Physical Processes: map the logical process to an application and an organisation. If you have captured application services for applications then this is the best route. E.g. you are effectively saying ‘Payroll processing in London use Workday’s payroll management application service’. If not, then you can tie the process directly to the application. In this case, you would be saying ‘Payroll processing in London use Workday’

Data Capture

If starting from nothing, use Launchpad’s Business Capability, Business Process, Application and Application Services sheets, and the mapping sheets that go with those. If you have some data then use the Launchpad Spreadsheet Exporter to get a pre-populated spreadsheet – this is in the View Library under Support. To turn the report on, go to the class tree in Essential and EA Support > Essential Viewer > Report. Find the Core: Launchpad Spreadsheet Exporter report and ensure ‘Enabled on Homepage’ is checked. republish if you have to change it.

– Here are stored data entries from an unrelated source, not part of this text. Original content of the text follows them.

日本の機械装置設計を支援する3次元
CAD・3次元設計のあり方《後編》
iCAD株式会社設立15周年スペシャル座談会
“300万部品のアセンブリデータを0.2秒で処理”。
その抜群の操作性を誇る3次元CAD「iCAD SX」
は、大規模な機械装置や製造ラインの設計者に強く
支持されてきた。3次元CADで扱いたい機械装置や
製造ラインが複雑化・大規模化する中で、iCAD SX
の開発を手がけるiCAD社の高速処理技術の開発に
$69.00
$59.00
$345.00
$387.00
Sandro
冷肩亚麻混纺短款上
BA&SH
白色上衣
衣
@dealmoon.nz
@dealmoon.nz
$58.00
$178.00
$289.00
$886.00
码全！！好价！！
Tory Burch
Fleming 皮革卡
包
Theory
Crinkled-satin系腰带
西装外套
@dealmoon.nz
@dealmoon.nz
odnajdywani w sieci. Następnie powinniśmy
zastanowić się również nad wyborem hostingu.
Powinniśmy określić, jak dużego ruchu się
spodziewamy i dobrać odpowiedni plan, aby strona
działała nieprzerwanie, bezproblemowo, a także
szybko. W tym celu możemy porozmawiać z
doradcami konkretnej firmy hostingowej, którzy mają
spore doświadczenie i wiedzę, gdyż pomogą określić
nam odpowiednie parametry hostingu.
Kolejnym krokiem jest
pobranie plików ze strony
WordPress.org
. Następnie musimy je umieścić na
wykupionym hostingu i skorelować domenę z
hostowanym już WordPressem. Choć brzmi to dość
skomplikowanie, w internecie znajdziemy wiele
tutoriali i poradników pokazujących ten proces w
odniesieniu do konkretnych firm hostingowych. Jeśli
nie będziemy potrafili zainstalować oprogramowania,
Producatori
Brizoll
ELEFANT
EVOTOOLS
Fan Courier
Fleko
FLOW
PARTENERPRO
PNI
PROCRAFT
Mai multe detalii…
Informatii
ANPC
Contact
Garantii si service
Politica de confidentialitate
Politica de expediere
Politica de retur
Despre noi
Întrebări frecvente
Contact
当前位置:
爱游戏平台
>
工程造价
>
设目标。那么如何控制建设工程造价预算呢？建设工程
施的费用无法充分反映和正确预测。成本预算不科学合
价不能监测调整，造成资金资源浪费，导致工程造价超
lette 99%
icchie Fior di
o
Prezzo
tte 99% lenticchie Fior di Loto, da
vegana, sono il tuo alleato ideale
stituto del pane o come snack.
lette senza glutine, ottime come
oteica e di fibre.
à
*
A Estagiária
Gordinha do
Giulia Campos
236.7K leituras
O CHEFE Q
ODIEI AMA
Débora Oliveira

In Cloud/Docker, if you have a lot of the data already imported then use the Capability Editor to set your capability model. Use the Business Process Editor to map the business capabilities to processes, and either the Business Process and or the Application editor tabs for mapping processes to apps.

In Open Source, navigate to the class tree from business capabilities and map the processes. Map the physical processes by selecting the Business Process and creating the physical process where you can map to applications (directly or via the application service).

There might be a need to capture additional data for the Dashboard Perspective Views. Follow the Business Goals and Objectives guidance for more information on how to link business goals to business capabilities and projects. And how to capture Business Processes to Organisation in the Launchpad.

Use the Business capability Model Editor to manage the relationships between business capabilities and your general business capability model.

View Set-up

To enable the report, go to EA Support > Essential Viewer > Report. Find Core: Business Capability Dashboard and tick enabled on the homepage. Ensure you have a root business capability set. Usually, this will be a capability that is your organisation’s name or what your organisation does, e.g. Asset Management. In the class tree go to EA Support > Essential Viewer > Report Configuration > Report Constant. Find Root Business Capability and set its associated instance slot to your root capability.

If your application lifecycles do not have colour then make sure you have set colours for the lifecycles. Go to EA Support > Utilities > Enumeration and find the Lifecycle Status class. Look for the ‘element styling classes’ slot and create a style if one doesn’t exist. In the style set the element colour and element text colours to hex colour (type hex colour into any search engine to get some).

To set the colours on the Goals and Projects overlay, navigate to Business Goals Class. Add/Edit the element style in the Element Styling Class slot. In the Element Style class instance, ensure that the Style for Element slot is populated with a business goal. Set the Hex colour of the colour of choice in the Element Style Colour slot.

Ordering the Capabilities

The view looks to see whether front/middle/back positions have been defined (FMB). Launchpad does this and allows you to group by those positions, and then it uses the business capability index slot. When no FMB is defined for the capability then it just uses an index and they go at the top of the view and any caps tied to FMB go next. When FMB is defined for a capability then it applies that first and after that orders the capabilities within that group based on the index. The FMB is used in some legacy views, we recommend that you just use the business capability index if you are a new user. If you are an existing user using legacy business capability views, this layout will be consistent with those.